I remembered the list Ellis rattled off when we were talking about finding Gael Patrick. He’d searched various databases from taxpayers to voting rolls. I repeated the options.
When I was done Wes said, “Yeah, they’ve done all that. Makes you wonder, huh? Are you ready for another news flash? I got the goods on that phone call Henri got Thursday afternoon. The number goes to a smart phone used by … wait for it … a lawyer.”
“How on God’s earth did you find this out, Wes? You told me anyone at a phone company would leave an e-trail, so they couldn’t give you info anymore.”
Wes got haughty. “If a person is conducting a legitimate inquiry for someone like a police officer, there’s nothing that says they can’t tell me, too.”
“Yes, there is.”
“Never mind that. What do you think it means that Henri’s last phone call came from a lawyer?”
“I don’t know,” I said slowly, thinking. “Maybe there was a snafu with his immigration situation.”
“Like what?”
“Like he didn’t fill out the paperwork right. The government is very cautious. All your t’s have to be crossed and your i’s dotted just right. You know that, Wes.”

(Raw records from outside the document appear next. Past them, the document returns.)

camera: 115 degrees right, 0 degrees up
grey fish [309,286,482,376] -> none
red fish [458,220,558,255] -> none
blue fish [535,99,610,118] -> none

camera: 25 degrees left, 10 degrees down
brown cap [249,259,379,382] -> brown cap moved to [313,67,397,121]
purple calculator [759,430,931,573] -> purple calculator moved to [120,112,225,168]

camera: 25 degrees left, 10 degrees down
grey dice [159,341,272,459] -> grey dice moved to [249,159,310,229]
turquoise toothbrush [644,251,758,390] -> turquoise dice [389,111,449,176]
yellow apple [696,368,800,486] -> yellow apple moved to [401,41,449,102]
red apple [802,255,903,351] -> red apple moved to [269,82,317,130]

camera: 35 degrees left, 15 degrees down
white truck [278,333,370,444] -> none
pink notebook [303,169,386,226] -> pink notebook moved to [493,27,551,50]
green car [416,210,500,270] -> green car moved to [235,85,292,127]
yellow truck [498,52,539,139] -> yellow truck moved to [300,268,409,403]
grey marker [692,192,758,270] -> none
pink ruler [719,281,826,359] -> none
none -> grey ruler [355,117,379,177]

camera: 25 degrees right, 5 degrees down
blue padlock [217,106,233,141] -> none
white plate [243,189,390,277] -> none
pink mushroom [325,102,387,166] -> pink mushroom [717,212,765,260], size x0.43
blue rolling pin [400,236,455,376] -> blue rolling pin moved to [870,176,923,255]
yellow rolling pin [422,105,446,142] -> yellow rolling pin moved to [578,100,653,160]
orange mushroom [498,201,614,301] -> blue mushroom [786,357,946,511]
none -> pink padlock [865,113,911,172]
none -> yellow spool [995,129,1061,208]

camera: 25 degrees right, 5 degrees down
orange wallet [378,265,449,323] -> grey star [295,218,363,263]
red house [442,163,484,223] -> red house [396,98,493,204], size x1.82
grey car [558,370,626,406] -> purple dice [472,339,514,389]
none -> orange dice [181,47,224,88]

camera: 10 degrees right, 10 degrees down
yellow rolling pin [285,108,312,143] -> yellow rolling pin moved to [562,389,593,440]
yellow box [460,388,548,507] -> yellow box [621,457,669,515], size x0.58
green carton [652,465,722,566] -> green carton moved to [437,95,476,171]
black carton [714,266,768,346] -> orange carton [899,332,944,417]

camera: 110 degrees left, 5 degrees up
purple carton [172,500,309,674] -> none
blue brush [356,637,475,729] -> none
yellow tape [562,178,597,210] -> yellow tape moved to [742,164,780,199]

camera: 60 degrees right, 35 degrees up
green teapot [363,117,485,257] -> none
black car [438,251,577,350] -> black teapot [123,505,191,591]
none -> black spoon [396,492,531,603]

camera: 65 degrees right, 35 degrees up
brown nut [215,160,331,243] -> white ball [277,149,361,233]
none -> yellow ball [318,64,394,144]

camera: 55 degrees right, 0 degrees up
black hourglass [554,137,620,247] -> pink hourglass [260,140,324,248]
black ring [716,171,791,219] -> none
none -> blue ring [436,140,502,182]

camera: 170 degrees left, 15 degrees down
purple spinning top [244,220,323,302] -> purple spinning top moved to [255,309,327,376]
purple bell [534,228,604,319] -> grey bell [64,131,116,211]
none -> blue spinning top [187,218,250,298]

“True. Maybe. I don’t know … I still think it’s Scott, don’t you? Don’t you think he seems guilty as dirt?”
“What’s guilt got to do with dirt, Wes? You’re making no sense.”
He laughed. “Jeez, Josie, can’t you fill in the blanks? Obviously I meant that he seems as guilty as a little boy who’s caught playing in a mud pile while wearing his Sunday best. It’s a truncated metaphor, Josie, not a literal reference.”